### Yapılacak İş 1
Okuma metninde "İdeal insan eliyle,yüzüyle" sözleriyle başlayıp "ve himaye eder..." sözleriyle biten kısmı hiç değiştirmeden yazıya geçiriniz.
+-------+
Af silgisiyle sil cümle hataları, ve kusurlar dostlarına karşı kozun olmasın... Sinirine sınır çiz,öfkeyle yükselen dozun olmasın..
Kalıbın gibi,kalbini de temiz tut,dikkat kalbinde yosun tutmasın... Özü alınan ve benliği çalınan gençlere iyi bak,iyice bak,içlerinde senin de oğlun kızın olmasın..
Eğer dava adamıysan şunu bil ki,itileceksin,atılacaksın,yakılacaksın, darlanacaksın,horlanacaksın,
bütün bunlardan dolayı Rahman'ın tecelligahı olan yüreğinde sızın olmasın..
İdeal insan eliyle,yüzüyle güzel olduğu kadar kalbiyle ve özüyle de güzeldir..
İdeal müslüman,hiç kimseyi kırmaz,incitmez,itmez,horlamaz,ayıplamaz, kollar ve himaye eder...
İdeal insan,eline,diline,servetinle,malına,velhasıl her haline dikkat eder. .korkmaz,cesurdur,yılmaz kahramandır..o,yaratılışıyla olduğu kadar, yaşayışıyla da yamandır..
+-------+
### Yapılacak İş 2
Okuma metninden sonra gelen satırların hepsini kelimesi kelimesine tekrarlayınız. Görselleri cevabınıza almayınız.

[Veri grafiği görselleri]
+-------+
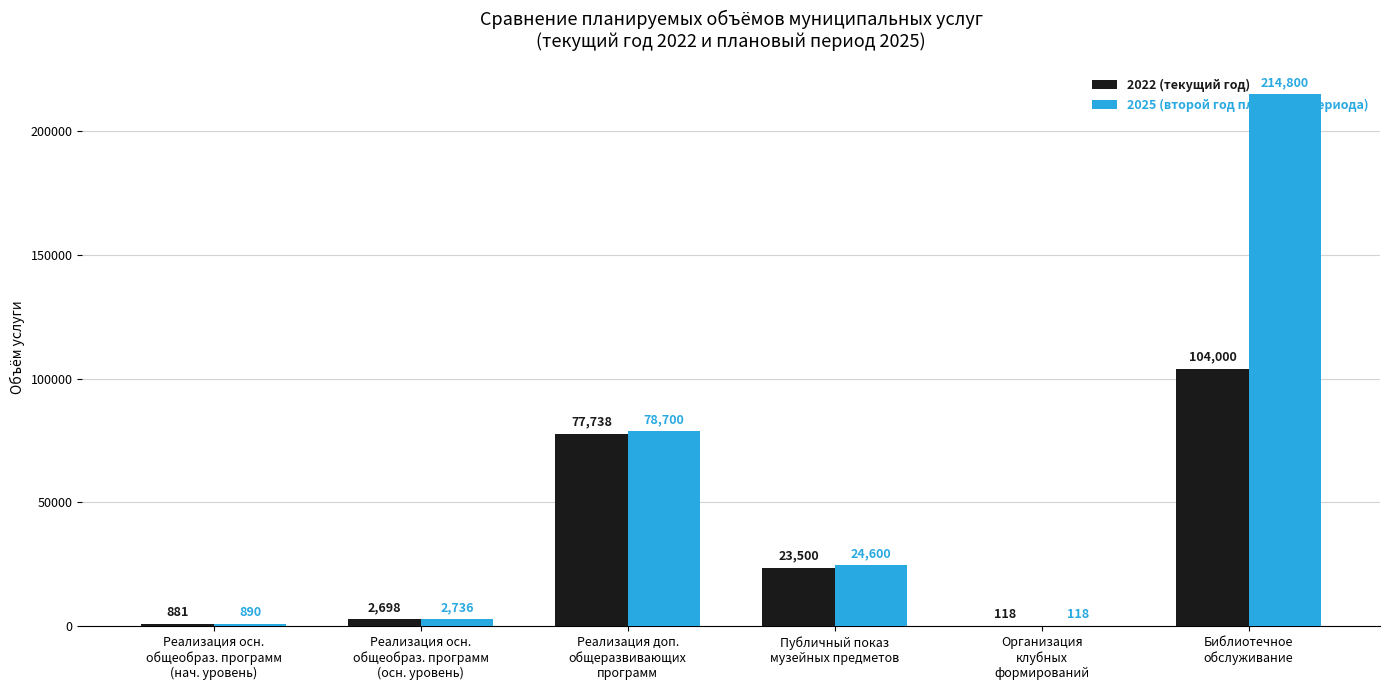

Is the value of 2025 (второй год планового периода) at Библиотечное
обслуживание greater than the value of 2022 (текущий год) at Реализация доп.
общеразвивающих
программ?

Yes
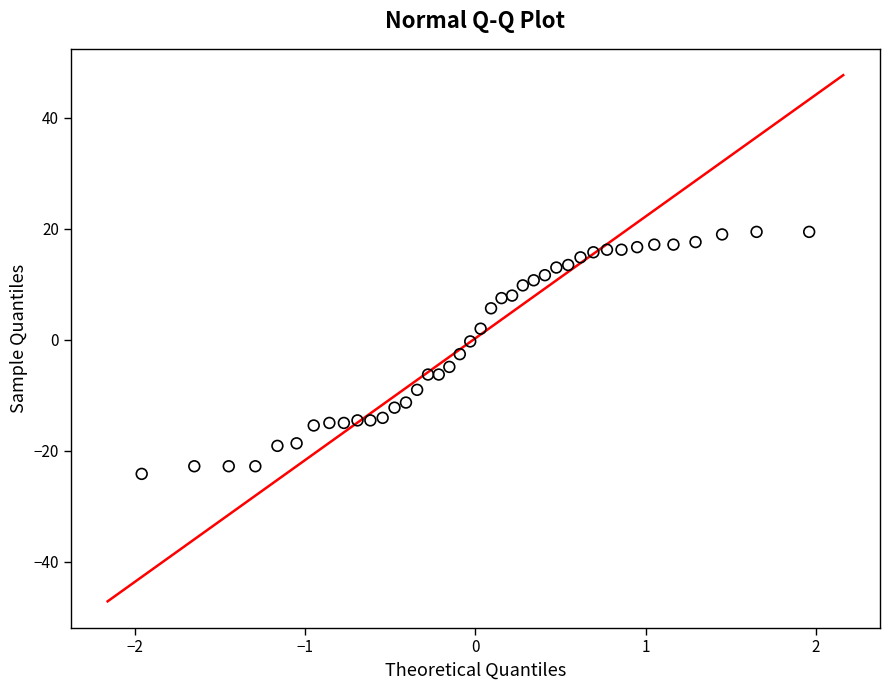

What is the range of X values (max minus min)?

3.9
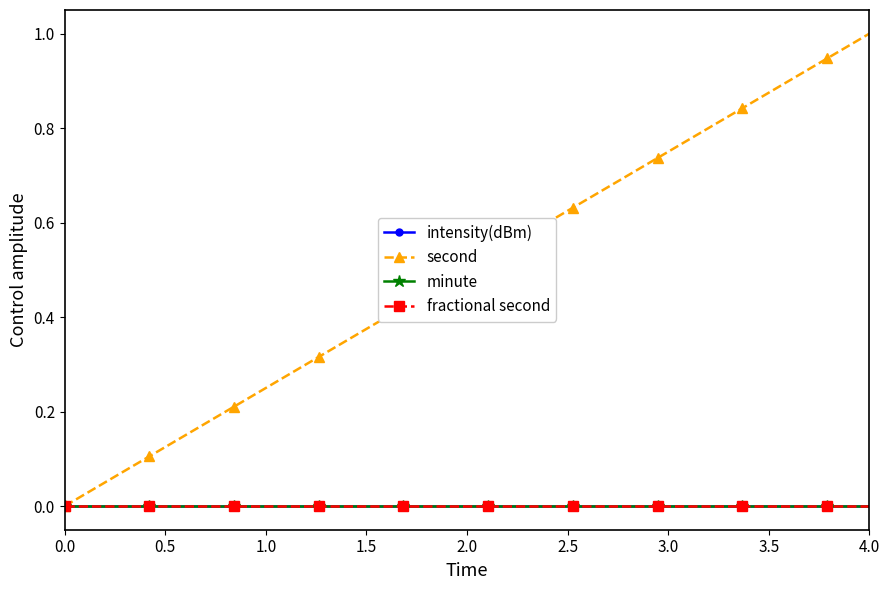

Is this an area chart (filled region under the line)?

No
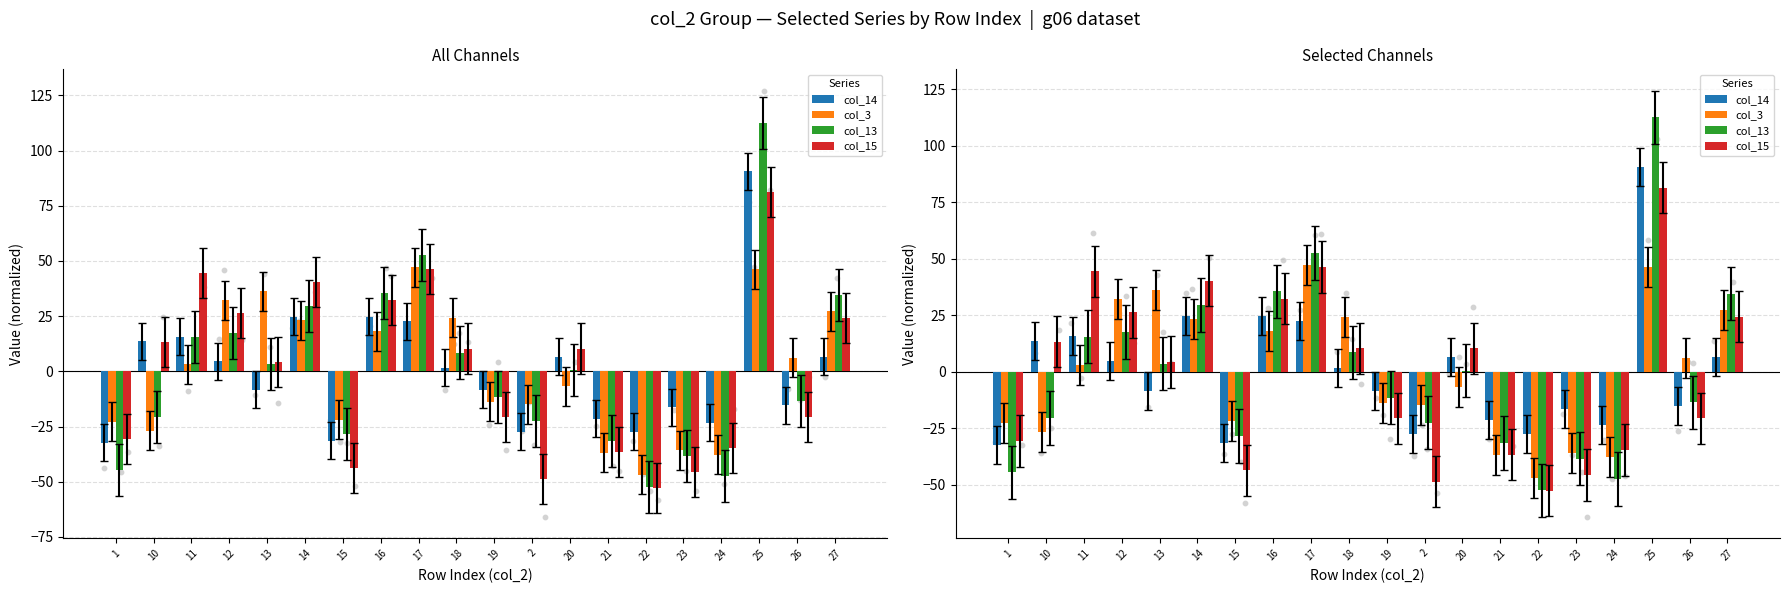

Is the value of col_14 at 21 greater than the value of col_15 at 24?

Yes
+-------+
### Görevin Cevabı 1
İdeal insan eliyle,yüzüyle güzel olduğu kadar kalbiyle ve özüyle de güzeldir..
İdeal müslüman,hiç kimseyi kırmaz,incitmez,itmez,horlamaz,ayıplamaz, kollar ve himaye eder...

### Görevin Cevabı 2
Is the value of 2025 (второй год планового периода) at Библиотечное
обслуживание greater than the value of 2022 (текущий год) at Реализация доп.
общеразвивающих
программ?

Yes

What is the range of X values (max minus min)?

3.9

Is this an area chart (filled region under the line)?

No

Is the value of col_14 at 21 greater than the value of col_15 at 24?

Yes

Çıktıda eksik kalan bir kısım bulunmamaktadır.